A few chickens would do the trick.

I read things that make me worry about the world. Most recently: Barbara Kingsolver's book of essays had me nail-biting over the diminishing populations of South American birds; today, a headline about garbage in the ocean; a book about the loss of biodiversity in our microbiomes; a radio snippet this week about bacteria-fighting fungi disappearing from the world.

I live in suburbia on a little lot that used to be farmland. In the development process, the topsoil was cleared away, and in its place foundations were dug, sidewalks were laid, all on top of the remaining clay. A small amount of top soil was re-deposited for sod, but underneath that inch is pale, unforgiving play-dough-like clay that supports only plant life with shallow root systems--strawberries, grass. Pop a tomato plant in the ground and it will uproot itself in a few weeks, its underground support system unable to keep pace with its above-ground growth.

I feel certain obligations to make reparations for my use of the earth's resources--electricity, water, cows, plastic. I feel I owe it to earthworms, oceans, my global neighbors. I'm not an expert, but it seems the most obvious solution is to self-sustain in some small way, to offset my resource consumption,  by cooperating with the powers of the sun, rain, heat and microbial life in my backyard--grow tomatoes, capture rain water in barrels for flowers, compost watermelon rinds, replenish the soil

But none of this is easy. Starting with the fact that I don't have enough topsoil (even with the compost) to grow a tomato plant for my family, and what soil that exists is nutrient-depleted and sick from chemical treatment in years' past. Also, when I try to grow anything, Japanese beetles show up and nibble it to death.

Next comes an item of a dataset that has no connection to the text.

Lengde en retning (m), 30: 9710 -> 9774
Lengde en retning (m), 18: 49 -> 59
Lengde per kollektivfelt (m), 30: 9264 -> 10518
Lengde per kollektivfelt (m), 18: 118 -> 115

While I feel obligated to make reparations to the earth, I also feel a newly acquired and curious obligation to my own personal microbiome (what a phrase!) and the microbiomes of my family members. (Did you know we used to contain more multitudes than we do now? Our microbiome populations are dwindling because we have less contact with dirt and germs, meaning that our immune systems and guts aren't as hearty as they once were. Meaning more disease. Basically, everything's going to hell in a hand basket, if you talk to the bacteria experts.)

Some of you will help solve Earth Problems by installing solar panels in your homes, but that's more than I can invest in at the moment. And that's why I think a few chickens would do the trick. For these reasons:

1. Excrement. This, added to compost, will fertilize the soil.
2. Beetle population control.
3. Microbiome help. If I have to be out there taking care of chickens, touching their feathers, shoveling their waste, my system will be flooded with new, friendly bacteria, which will promote immune health and even spread to my family members (because my microbiome can actually rub off on theirs).

And, if I had chickens, I'd have to be out there every day feeding them and cleaning their little penned-in area, with the sun and rain and wind hitting my skin. Think: Vitamin D. And think: If I'm barefoot, I could count it as a session of earthing.

I only got so far with this mental exercise, however, before my husband and children pointed out the effort it might take to keep said chickens alive in January in Iowa (it's 43 below today). Then I started reading up on chicken houses, transitioning chicks to the outdoors, and I read a long and extensive application required to own backyard chickens in my city. It was too much.

So, I'm back to baby steps. I planted two raspberry plants at the end of last summer in a heap of new soil I carted in, and they seemed to be doing all right before fall turned cold. I started a garbage-pail compost bin, too, and so maybe I'll have some new, nutrient-dense dirt this spring for a tomato plant or two. 

I fully expect that time spent on backyard labors this summer will be synergistically healing--for me, for the soil, for the raspberries and tomato plants--because that is what happens when sun and rain and mud and earthworms and microbes and seeds come together. Healing. Life. Vitamin D. The vibrations of millions of blades of grass. 

A pastoral psalm in the Hebrew Bible (aka the Old Testament) envisions God as Shepherd. David, once a shepherd boy himself, wrote,

The Lord is my shepherd, I shall not want. 
He makes me lie down in green pastures. 
He leads me beside still waters. 
He restores my soul.

People whose vocations take them primarily out of doors seem to know secrets I am lately learning. That the green of the pasture and the stillness of the water and the warmth of the grass under the feet are therapy for the mind and body. And David, outdoor-shepherd, experienced God, the outdoor Shepherd, saying, lie down, stand, sit, watch be--breathe in the musty green prairie grass. Inhale the microbial stew of a still pond. There's healing to be had here.

I've said to my husband several times that as soon as our neighborhood stops feeling at all like the country, I'll want to move. As soon as the cornfields surrounding us get scissored up into new housing developments and plots, as soon as I can't see the horizon in the morning at the south end of Broadmoor, I'll need to move on to a place with green pasture and still water (so to speak). 

And maybe this is why I brood over the planet. Why I consider chickens. Why I feel compelled to work with sun and rain and microbes, because if I can help heal the earth--heck, if I can keep a tomato plant alive and growing in my own backyard--then all is not lost, and there is still healing to be had.